Membership Director Nyla Lightcap reported that the chamber has 506 members, with 429 renewing, a 90.5% renewal rate. With the chamber ending its after-business hours monthly meet-and-greet, it’s shifting to the morning hours with Chamber Coffee, to be held monthly at the chamber or participating businesses at 8:30 a.m.
“You can come in before you start your business and have some coffee,” she said.
The chamber also will be holding “Member Minutes” at gatherings, a one-minute slot by members to pitch their businesses or organizations. About 20 members did so at the end of Tuesday’s meeting.
Visitor Services Director Jan Knutson announced a new visitor office: the Spit Visitor Center, to be housed in the former jackpot derby office on the Homer Spit.
Many visitors head straight to the Spit as their tourist destination, Soderholm said.
“For them, Homer is the last mile of the Spit,” he said. “That (the Spit Visitor Center) gives us a chance to redirect them, to have another resource to enjoy this town.”
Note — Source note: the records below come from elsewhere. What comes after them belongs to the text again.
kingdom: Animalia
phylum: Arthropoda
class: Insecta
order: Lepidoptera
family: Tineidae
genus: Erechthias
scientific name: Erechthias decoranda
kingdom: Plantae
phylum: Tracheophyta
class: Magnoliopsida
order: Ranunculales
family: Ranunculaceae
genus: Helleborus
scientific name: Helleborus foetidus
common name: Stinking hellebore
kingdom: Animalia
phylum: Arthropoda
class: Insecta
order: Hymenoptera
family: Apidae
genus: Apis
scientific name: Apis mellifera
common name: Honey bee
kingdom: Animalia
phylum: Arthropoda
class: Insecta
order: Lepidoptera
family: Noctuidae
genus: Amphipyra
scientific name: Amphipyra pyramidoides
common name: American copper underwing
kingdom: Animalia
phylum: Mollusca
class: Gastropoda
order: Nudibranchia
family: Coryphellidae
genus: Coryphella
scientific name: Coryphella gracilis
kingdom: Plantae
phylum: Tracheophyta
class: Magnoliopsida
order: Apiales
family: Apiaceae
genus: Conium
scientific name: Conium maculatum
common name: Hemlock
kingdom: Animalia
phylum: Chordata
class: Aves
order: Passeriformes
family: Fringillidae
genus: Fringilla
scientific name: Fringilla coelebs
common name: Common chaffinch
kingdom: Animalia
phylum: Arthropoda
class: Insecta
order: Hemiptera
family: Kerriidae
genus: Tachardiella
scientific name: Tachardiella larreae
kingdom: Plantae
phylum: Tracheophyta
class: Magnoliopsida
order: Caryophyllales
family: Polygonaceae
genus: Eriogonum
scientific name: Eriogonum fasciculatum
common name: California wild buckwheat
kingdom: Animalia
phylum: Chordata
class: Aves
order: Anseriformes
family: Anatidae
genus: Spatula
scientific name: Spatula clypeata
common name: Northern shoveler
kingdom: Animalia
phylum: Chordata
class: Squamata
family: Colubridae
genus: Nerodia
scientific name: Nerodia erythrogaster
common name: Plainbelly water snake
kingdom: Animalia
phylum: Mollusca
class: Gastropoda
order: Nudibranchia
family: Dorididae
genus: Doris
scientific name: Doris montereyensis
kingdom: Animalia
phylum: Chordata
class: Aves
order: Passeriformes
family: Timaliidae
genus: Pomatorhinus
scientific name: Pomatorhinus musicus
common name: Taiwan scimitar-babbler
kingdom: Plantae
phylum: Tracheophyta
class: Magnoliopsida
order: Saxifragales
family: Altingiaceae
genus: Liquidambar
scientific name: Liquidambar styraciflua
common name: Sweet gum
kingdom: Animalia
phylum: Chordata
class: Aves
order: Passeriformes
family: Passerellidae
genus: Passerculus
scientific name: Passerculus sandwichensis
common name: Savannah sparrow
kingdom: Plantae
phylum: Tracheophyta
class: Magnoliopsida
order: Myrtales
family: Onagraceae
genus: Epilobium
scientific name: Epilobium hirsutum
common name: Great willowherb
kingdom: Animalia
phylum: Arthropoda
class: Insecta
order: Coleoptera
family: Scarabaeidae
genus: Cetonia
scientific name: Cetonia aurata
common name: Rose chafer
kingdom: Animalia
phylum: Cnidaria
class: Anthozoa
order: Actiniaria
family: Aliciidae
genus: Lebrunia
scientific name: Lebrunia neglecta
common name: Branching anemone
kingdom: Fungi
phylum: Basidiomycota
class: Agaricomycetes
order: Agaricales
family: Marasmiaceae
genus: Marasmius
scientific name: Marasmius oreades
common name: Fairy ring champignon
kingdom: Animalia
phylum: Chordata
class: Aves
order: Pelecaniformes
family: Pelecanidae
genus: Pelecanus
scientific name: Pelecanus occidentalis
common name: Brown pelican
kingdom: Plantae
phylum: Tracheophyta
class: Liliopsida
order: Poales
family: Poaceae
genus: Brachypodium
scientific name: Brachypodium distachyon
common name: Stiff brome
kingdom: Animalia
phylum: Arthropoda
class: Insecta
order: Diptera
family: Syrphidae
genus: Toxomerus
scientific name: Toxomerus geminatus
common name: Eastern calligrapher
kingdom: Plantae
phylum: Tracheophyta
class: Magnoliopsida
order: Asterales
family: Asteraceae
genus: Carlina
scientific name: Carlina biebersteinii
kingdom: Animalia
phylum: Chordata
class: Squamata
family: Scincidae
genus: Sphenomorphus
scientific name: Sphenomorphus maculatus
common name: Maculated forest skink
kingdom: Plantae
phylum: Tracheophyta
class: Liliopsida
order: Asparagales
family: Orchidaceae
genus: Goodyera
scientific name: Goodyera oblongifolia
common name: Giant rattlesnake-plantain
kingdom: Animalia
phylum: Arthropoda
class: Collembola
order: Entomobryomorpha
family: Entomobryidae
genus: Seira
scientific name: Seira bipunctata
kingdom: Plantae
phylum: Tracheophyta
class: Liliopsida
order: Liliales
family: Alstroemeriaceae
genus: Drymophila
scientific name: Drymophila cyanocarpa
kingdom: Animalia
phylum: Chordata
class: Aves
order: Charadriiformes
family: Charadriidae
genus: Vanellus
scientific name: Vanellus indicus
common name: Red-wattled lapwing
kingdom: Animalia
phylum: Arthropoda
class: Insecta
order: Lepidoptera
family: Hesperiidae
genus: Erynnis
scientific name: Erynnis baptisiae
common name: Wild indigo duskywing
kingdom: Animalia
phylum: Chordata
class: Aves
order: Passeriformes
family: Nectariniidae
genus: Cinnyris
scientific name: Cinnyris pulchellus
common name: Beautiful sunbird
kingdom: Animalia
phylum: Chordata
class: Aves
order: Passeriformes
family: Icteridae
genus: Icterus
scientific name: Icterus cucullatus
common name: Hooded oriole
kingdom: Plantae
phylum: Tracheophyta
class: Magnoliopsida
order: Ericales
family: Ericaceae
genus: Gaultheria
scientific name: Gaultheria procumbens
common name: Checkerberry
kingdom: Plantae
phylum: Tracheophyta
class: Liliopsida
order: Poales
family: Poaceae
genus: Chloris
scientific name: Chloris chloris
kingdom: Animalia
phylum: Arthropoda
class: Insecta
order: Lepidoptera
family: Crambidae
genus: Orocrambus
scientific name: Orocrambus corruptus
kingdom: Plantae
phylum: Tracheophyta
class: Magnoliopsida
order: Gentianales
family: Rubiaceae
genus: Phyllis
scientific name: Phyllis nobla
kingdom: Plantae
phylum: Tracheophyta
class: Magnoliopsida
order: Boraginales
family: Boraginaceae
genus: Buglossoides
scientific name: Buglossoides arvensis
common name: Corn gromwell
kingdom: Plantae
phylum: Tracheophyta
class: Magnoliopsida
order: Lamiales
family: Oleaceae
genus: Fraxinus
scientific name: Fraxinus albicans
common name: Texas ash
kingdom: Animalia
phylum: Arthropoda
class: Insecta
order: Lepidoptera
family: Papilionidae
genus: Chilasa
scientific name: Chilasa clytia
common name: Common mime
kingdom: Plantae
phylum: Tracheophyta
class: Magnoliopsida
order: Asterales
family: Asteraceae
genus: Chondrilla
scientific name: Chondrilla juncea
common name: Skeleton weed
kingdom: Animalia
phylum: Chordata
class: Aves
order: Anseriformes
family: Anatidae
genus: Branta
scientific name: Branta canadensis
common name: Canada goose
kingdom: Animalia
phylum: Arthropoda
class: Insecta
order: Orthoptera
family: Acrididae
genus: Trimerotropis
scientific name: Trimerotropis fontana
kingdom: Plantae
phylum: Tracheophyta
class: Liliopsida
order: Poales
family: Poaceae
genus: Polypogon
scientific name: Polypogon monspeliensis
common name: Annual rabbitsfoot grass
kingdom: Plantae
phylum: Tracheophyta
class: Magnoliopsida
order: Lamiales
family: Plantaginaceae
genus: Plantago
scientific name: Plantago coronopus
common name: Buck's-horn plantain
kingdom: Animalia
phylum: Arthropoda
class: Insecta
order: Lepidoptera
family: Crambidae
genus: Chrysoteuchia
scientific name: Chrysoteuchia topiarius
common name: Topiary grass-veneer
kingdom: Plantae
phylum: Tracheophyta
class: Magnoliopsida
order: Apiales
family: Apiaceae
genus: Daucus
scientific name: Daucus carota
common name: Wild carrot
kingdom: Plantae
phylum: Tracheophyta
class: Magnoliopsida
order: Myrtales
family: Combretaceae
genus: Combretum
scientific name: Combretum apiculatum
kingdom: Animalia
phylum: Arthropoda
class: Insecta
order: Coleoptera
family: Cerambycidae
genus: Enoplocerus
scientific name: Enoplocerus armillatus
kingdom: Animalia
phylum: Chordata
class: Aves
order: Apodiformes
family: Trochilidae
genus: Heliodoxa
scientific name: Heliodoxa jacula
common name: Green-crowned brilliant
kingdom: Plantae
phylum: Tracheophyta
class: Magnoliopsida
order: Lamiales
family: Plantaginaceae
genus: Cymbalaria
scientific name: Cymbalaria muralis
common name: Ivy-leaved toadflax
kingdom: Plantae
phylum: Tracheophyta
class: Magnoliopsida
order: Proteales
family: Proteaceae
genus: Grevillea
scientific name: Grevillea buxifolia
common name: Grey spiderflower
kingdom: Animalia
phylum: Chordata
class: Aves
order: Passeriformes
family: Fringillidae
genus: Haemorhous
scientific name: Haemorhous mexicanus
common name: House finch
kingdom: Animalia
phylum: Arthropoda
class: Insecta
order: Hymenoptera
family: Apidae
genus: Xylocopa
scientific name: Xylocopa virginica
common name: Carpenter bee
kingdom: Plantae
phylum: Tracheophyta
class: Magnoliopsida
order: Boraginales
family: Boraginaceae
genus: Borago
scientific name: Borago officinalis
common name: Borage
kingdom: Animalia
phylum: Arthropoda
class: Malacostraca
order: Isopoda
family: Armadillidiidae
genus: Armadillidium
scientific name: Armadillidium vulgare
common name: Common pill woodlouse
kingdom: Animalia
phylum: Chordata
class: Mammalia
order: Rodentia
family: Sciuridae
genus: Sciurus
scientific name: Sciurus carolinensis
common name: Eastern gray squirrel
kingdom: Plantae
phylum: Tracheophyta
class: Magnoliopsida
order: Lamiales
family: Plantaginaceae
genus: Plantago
Marketing Director Amy Woodruff spoke about the chamber visitor guides. Last year, 120,000 were distributed locally and statewide.
“It’s a really cool product to get people informed about Homer,” she said.
Anderson also unveiled the 2020 Visitor Guide, with a photo by Edward L. Marsh.
Another outreach program is the relocation package, mailings that include a visitor guide, information provided by the city and other material. About 240 packages went out in 2019.
Woodruff also talked about the New Neighbor program, where people moving to Homer get welcome packets with information about local businesses and services. She quoted a comment from one new Homerite, who said, “I can’t think of anything else I need. As a new resident, this is the best welcome I imagined.”
The chamber also helps visiting journalists connect with sources and get the information and images they need, Woodruff said. Recently they assisted writers and photographs with Sunset Magazine for an upcoming article on sustainability towns that will include Homer.
The bad news about halibut allocations came near the end of the meeting. Flores said that a new data analysis by International Pacific Halibut Commission scientists showed 90% of commercially-caught halibut from one sample area showed 95% of the fish were female. A previous analysis indicated that 85% of the halibut were males, he said.
The new analysis would mean a 40% reduction in halibut allocations for both longliners and charter boats, Flores said.
“It’s too big a cut in one year,” he said.
If the cuts stand, to meet the new catch reduction, one proposal is that guided sport halibut trips be slashed to four days a week, a cut some captains said wouldn’t be financially feasible.
Flores urged owners of tourist businesses and not just halibut fishermen to write comments to the IPHC urging them not to impose the cuts. The analysis was only done using data from one area in 3A and with only one kind of fishery.
“We just feel like a 40% cut is too much when the data is not complete,” Flores said. “The impact to our community is pretty significant with that many days.”